What is expected — Write out the whole listing exactly; no images belong in it.

Provided entries —
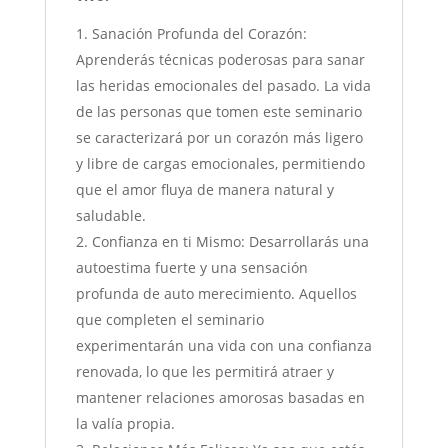
Sanación Profunda del Corazón:
Aprenderás técnicas poderosas para sanar
las heridas emocionales del pasado. La vida
de las personas que tomen este seminario
se caracterizará por un corazón más ligero
y libre de cargas emocionales, permitiendo
que el amor fluya de manera natural y
saludable.
Confianza en ti Mismo: Desarrollarás una
autoestima fuerte y una sensación
profunda de auto merecimiento. Aquellos
que completen el seminario
experimentarán una vida con una confianza
renovada, lo que les permitirá atraer y
mantener relaciones amorosas basadas en
la valía propia.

Output —
Sanación Profunda del Corazón:
Aprenderás técnicas poderosas para sanar
las heridas emocionales del pasado. La vida
de las personas que tomen este seminario
se caracterizará por un corazón más ligero
y libre de cargas emocionales, permitiendo
que el amor fluya de manera natural y
saludable.
Confianza en ti Mismo: Desarrollarás una
autoestima fuerte y una sensación
profunda de auto merecimiento. Aquellos
que completen el seminario
experimentarán una vida con una confianza
renovada, lo que les permitirá atraer y
mantener relaciones amorosas basadas en
la valía propia.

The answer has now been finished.